Factable requires a "Schema" which describes the shape of user relations, and the specific views Factable is expected to derive. A schema is defined by:

Dimensions

Dimensions are fields which may be extracted from journal messages.

Name:Short, unique name of the Dimension.
DimensionType:Type of Dimension fields (string, integer, time, etc).
DimTag:Unique, immutable integer tag identifying the Dimension.

For each Dimension, the user must provide an "extractor" function of the appropriate type and registered under the corresponding DimTag. Extractor functions accept mapped messages and return concrete dimension fields.

Metrics

Metrics are measures which may be calculated from a dimension (eg, given a "cost" dimension, a metric might sum over it). Factable metrics included simple aggregates like sums and gauges, as well as complex sketches like HyperLogLogs and HyperMinHashes.

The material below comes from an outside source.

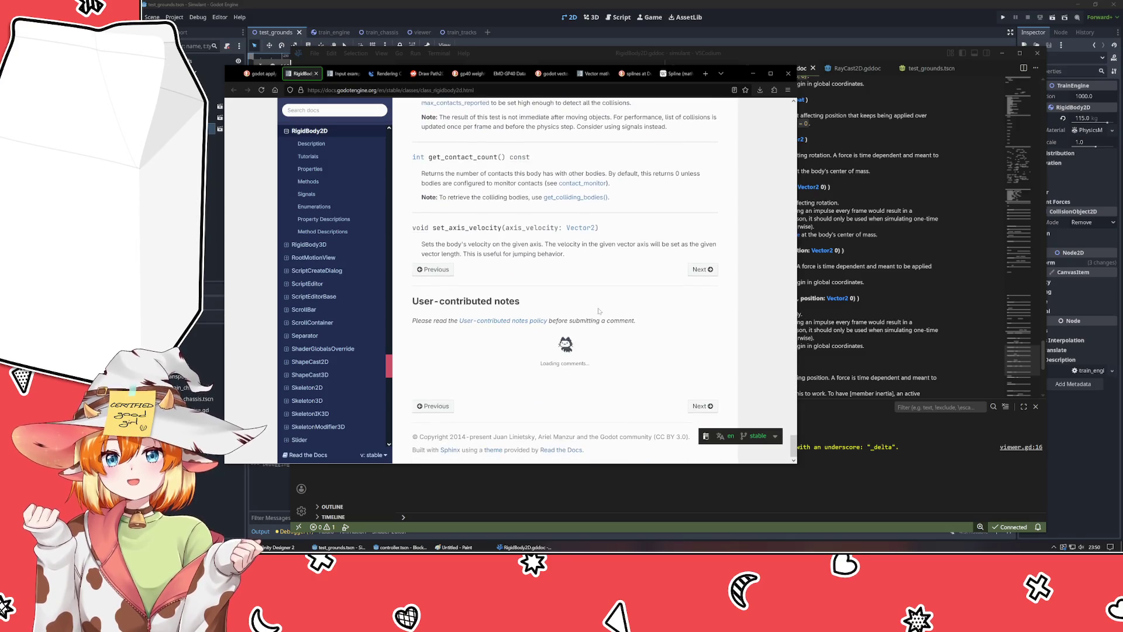
key("Home")
left_click(260, 74)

Name:Short, unique name of the Metric.
Dimension:Name of the Dimension from which this Metric is derived.
MetricType:Type of the Metric (integer-sum, HLL(string), float-sum, int-gauge, etc). Must be consistent with the Dimension type.
MetTag:Unique, immutable integer tag identifying the Metric.

Mappings

For some use cases, messages may be de-normalized with respect to how the message might be modeled in a traditional data warehouse. For example, a single PurchaseEvent might capture multiple product SKUs. To build a relation at the product SKU grain, one first _maps_ the PurchaseEvent into a distinct row for each (PurcahseEvent, product SKU) tuple.

Factable Mappings similarly define the means of deriving rows from messages.

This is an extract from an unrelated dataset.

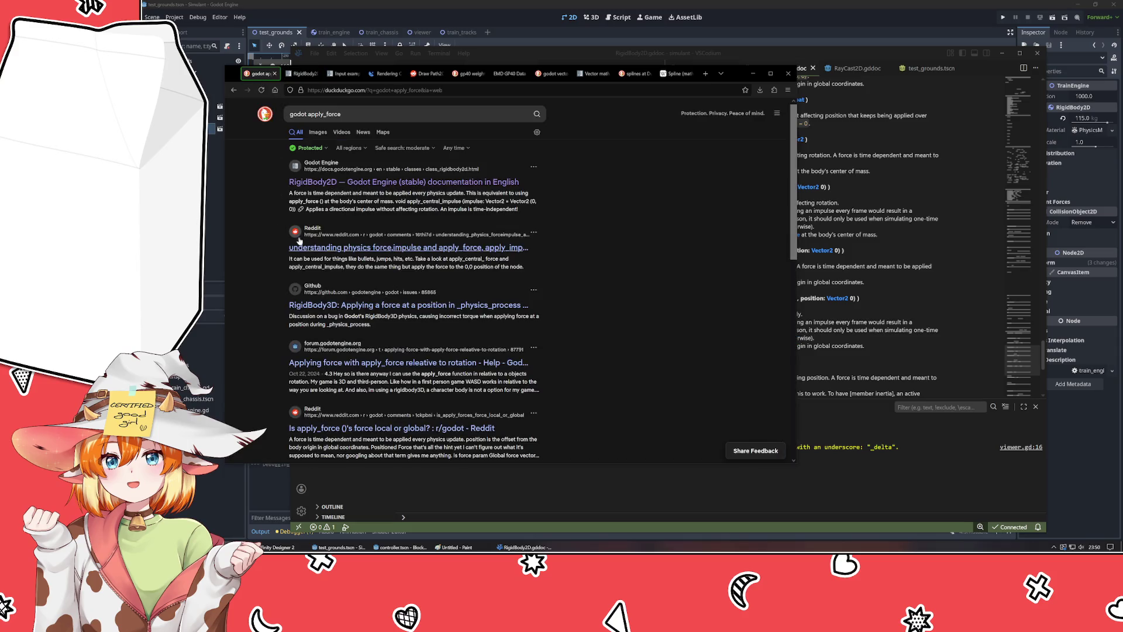
- Read the r/godot thread on force, impulse and apply_force through its comments
left_click(331, 248)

Name:Short, unique name of the Mapping.
MapTag:Unique, immutable integer tag identifying the Mapping.

Like Dimensions, the user must provide a function registered under the MapTag which converts an input message into zero or more []factable.RelationRow.

Relations

Factable leverages the insight that a traditional warehouse "relation" can also be defined in terms of application messages already stored across a set of Gazette Journals. Journals are immutable, which means relation rows can be reliably and repeatedly enumerated directly from the source journals.

Name:Short, unique name of the Relation.
Selector:Gazette label selector of Journals capturing Relation messages.
Mapping:Name of the Mapping applied to messages to obtain relation rows.
Dimensions:List of Dimensions which may be extracted from relation rows.
RelTag:Unique, immutable integer tag identifying the Relation.

Materialized Views

Views summarize a Relation, which may have extremely high cardinality, into a tractable reduced set of dimensions and measures. When a view is created, it first fills over all historical messages of relation journals until reaching the present. Thereafter the view is updated continuously by reading messages as they commit to relation journals, and updating the metric aggregates of affected view rows. Unless directed otherwise, views in Factable always reflect all messages of the relation, regardless of when the view was created.

Name:

Short, unique name of the MaterializedView.

Relation:

Name of the Relation materialized by this view.

Dimensions:

Ordered Dimensions summarized by the view. Views are indexed by the natural sort order of extracted Dimension fields. The chosen order if view fields is therefore essential to performance when filtering and grouping over the row. Eg, filtering over a leading dimension allows for skipping over large chunks of view rows. Filtering a trailing dimension will likely require examining each row.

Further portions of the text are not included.